Hal lain yang menjadi perhatian adalah oleh karena seluruh ketentuan pidana pada tindak pidana lalu lintas yang diatur dalam Pasal 316 ayat (1) Undang-Undang Lalu Lintas tidak diatur batas denda minimumnya maka berlaku ketentuan minimum pidana denda yang diatur dalam Pasal 78 ayat (2) KUHP yakni paling sedikit sejumlah Rp50.000,00 (lima puluh ribu rupiah) yang mana ketentuan ini tidak dapat disimpangi sehingga butuh kehati-hatian hakim untuk mengatur besaran denda yang akan dijatuhkan kepada Terdakwa.

Dalam penjatuhan denda terhadap Terdakwa sedapat mungkin dipertimbangkan segi kemampuan finansial bagi Terdakwa (vide Pasal 80 ayat (1) KUHP), tentunya pasca Perma Nomor 12 Tahun 2016 tentang Tata Cara Penyelesaian Perkara Pelanggaran Lalu Lintas proses tanya jawab di persidangan dengan Terdakwa hanya dimungkinkan bila perkara tersebut disidangkan dengan dugaan pelanggaran atas Pasal 274 ayat (1) dan (2), Pasal 275 ayat (1), Pasal 309, dan Pasal 313, Undang-Undang Lalu Lintas, sementara untuk tindak pidana pelanggaran lainnya tidak dimungkinkan karena diputus tanpa hadirnya pelanggar (vide Pasal 7 ayat (1) Perma Nomor 12 Tahun 2016) oleh karena itu perlu mekanisme serta kebijaksanaan hakim untuk mempertimbangkan kemampuan finansial Terdakwa dalam perkara tersebut.

Hal lain yang perlu diperhatikan adalah ketentuan Pasal 81 KUHP, putusan tindak pidana pelanggaran lalu lintas atas Pasal 275 ayat (1), Pasal 276, Pasal 278, hingga Pasal 309, dan Pasal 313, Undang-Undang Lalu Lintas, dan terkhusus Pasal 274 Undang-Undang a quo yang menjatuhkan pidana denda wajib memuat waktu pelaksanaan pidana denda, cara pelaksanaan pidana denda, penyitaan dan lelang serta pidana pengganti pidana denda dalam hal pidana denda tidak dibayar.

DAFTAR ENTRI:
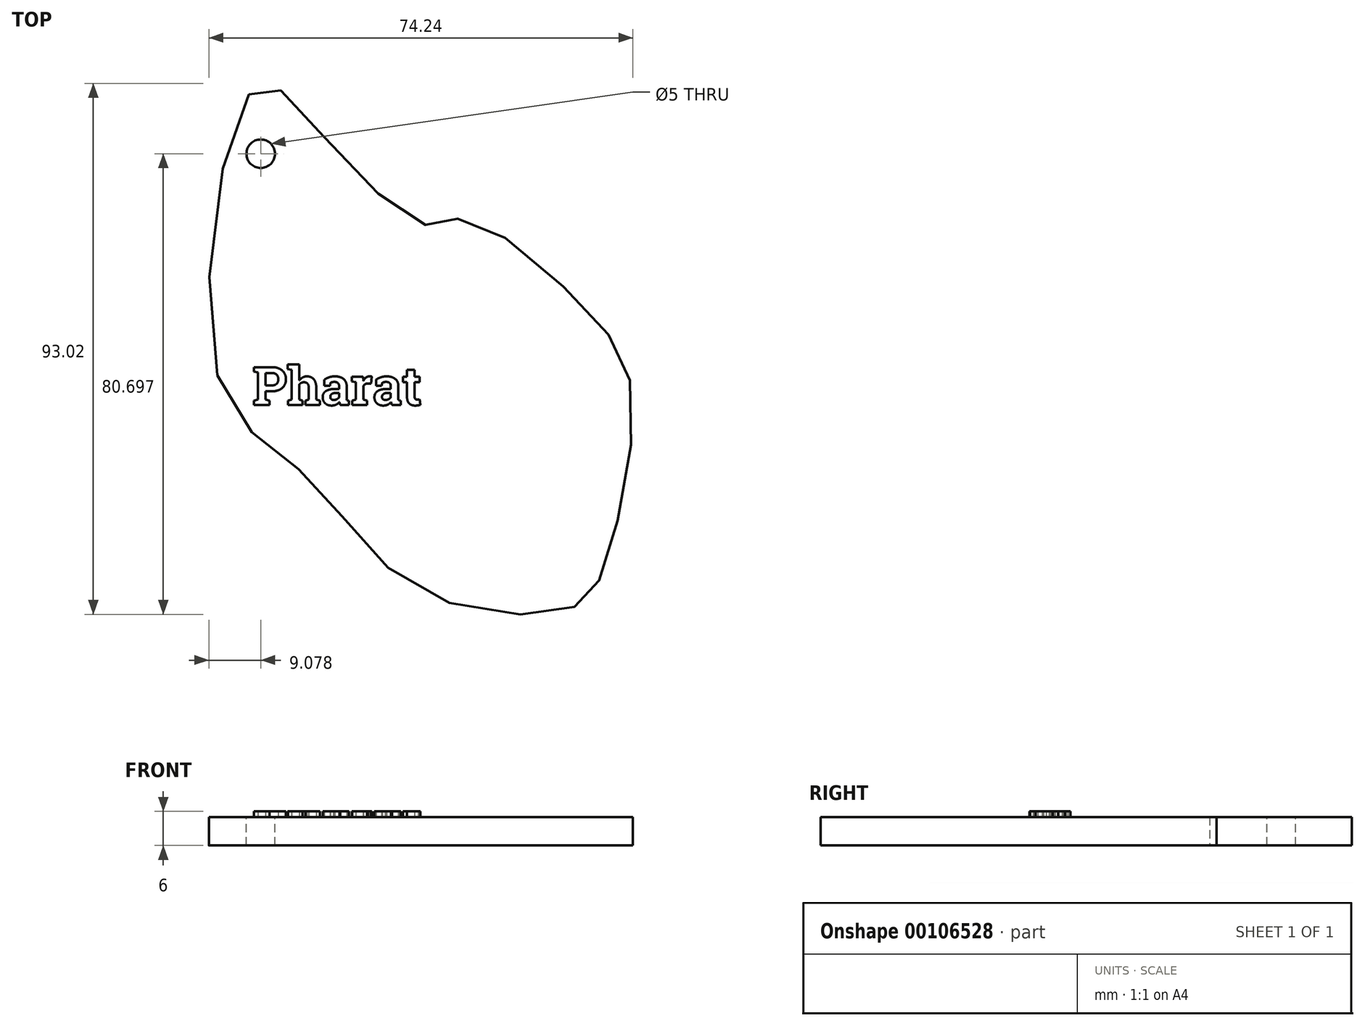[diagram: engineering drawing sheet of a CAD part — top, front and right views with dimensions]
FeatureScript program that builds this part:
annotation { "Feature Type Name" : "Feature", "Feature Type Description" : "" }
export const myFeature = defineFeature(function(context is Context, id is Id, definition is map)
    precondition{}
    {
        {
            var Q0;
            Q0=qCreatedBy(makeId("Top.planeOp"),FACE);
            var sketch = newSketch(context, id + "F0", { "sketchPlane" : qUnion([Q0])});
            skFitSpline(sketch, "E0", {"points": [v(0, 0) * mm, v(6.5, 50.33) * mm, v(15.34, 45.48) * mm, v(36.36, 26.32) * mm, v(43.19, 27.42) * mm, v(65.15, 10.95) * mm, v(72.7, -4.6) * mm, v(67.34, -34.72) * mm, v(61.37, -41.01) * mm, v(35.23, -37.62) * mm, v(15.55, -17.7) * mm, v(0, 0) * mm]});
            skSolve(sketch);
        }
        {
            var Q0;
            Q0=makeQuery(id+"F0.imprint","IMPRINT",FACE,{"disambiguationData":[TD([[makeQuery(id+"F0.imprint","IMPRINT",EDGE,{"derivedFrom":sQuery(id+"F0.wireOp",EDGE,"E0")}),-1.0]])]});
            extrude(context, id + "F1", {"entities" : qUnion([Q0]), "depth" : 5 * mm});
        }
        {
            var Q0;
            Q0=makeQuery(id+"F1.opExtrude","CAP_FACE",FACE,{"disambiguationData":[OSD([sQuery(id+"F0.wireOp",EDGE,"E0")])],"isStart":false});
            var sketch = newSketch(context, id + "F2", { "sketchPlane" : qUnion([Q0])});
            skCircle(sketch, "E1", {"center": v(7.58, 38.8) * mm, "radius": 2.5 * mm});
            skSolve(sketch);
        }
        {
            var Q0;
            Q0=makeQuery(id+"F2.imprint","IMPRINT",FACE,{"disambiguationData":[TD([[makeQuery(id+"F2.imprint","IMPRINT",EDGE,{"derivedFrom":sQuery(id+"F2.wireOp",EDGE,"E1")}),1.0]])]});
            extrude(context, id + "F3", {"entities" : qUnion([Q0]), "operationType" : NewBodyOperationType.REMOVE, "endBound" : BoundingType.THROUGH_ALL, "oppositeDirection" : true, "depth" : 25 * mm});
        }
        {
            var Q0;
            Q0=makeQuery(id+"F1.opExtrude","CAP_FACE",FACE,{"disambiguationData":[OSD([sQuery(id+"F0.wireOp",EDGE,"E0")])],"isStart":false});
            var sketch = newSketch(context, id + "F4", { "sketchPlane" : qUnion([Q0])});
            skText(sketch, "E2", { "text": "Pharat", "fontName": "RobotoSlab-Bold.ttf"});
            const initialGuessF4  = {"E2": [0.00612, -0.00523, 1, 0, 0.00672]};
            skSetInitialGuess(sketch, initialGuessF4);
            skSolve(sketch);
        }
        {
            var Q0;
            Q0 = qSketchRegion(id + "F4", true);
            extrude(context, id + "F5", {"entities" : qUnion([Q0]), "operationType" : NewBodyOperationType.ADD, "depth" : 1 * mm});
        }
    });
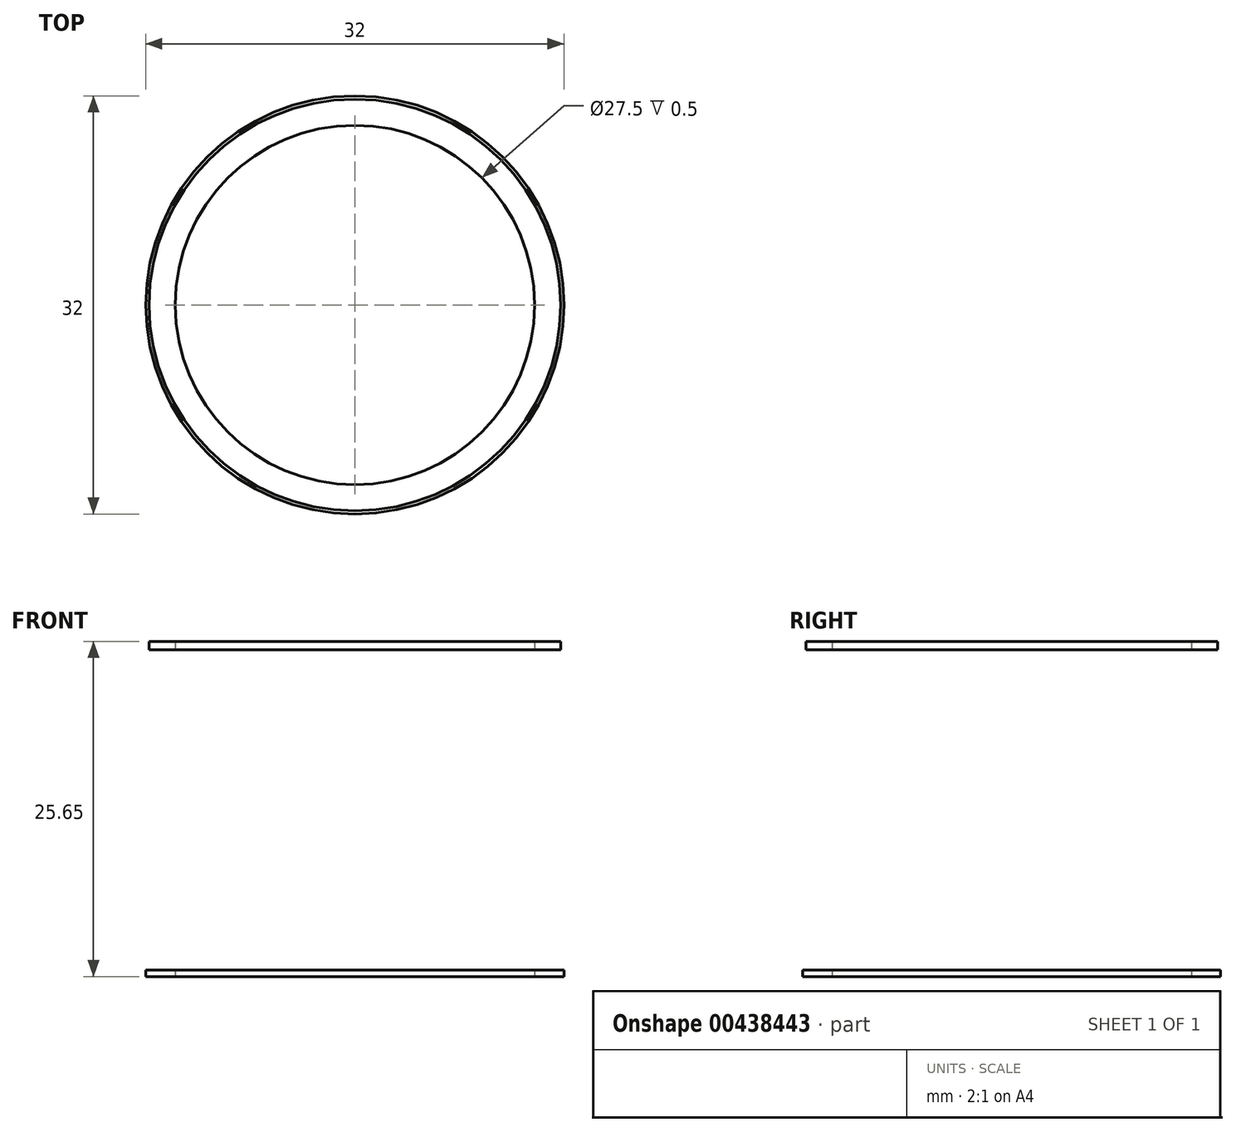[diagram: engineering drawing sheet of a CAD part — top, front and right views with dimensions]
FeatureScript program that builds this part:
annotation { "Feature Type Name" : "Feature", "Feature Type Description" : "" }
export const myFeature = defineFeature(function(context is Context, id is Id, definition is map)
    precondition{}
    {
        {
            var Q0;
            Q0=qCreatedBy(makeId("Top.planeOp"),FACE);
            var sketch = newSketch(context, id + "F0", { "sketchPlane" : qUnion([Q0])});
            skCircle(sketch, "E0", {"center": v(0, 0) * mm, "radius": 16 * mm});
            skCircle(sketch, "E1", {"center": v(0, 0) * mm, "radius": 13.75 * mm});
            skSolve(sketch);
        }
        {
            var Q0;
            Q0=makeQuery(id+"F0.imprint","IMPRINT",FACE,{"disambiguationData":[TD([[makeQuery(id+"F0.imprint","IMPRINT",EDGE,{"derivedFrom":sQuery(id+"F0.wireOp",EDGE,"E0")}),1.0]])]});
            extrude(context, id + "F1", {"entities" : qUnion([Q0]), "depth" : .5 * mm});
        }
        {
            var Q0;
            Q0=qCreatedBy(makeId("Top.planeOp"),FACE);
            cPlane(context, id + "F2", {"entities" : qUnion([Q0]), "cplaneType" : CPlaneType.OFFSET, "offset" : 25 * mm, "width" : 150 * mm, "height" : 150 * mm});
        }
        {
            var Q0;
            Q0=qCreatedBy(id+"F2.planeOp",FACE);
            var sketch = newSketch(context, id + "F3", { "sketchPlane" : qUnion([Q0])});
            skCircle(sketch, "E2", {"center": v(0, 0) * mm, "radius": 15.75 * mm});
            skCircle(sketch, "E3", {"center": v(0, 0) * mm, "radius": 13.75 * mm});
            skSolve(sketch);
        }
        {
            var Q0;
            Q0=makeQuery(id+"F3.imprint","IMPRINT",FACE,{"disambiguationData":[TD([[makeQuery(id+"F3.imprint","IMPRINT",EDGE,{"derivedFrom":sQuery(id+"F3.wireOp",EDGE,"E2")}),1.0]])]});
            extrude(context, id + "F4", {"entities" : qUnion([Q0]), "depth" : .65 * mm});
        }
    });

SOAL LATIHAN: Salin kembali bagian kutipan tentang pidana denda lalu lintas mulai dari "Hal lain yang menjadi" sampai dengan "dijatuhkan kepada Terdakwa.", dengan mengganti "Terdakwa" menjadi "Pelanggar".

TUGAS SELESAI:
Hal lain yang menjadi perhatian adalah oleh karena seluruh ketentuan pidana pada tindak pidana lalu lintas yang diatur dalam Pasal 316 ayat (1) Undang-Undang Lalu Lintas tidak diatur batas denda minimumnya maka berlaku ketentuan minimum pidana denda yang diatur dalam Pasal 78 ayat (2) KUHP yakni paling sedikit sejumlah Rp50.000,00 (lima puluh ribu rupiah) yang mana ketentuan ini tidak dapat disimpangi sehingga butuh kehati-hatian hakim untuk mengatur besaran denda yang akan dijatuhkan kepada Pelanggar.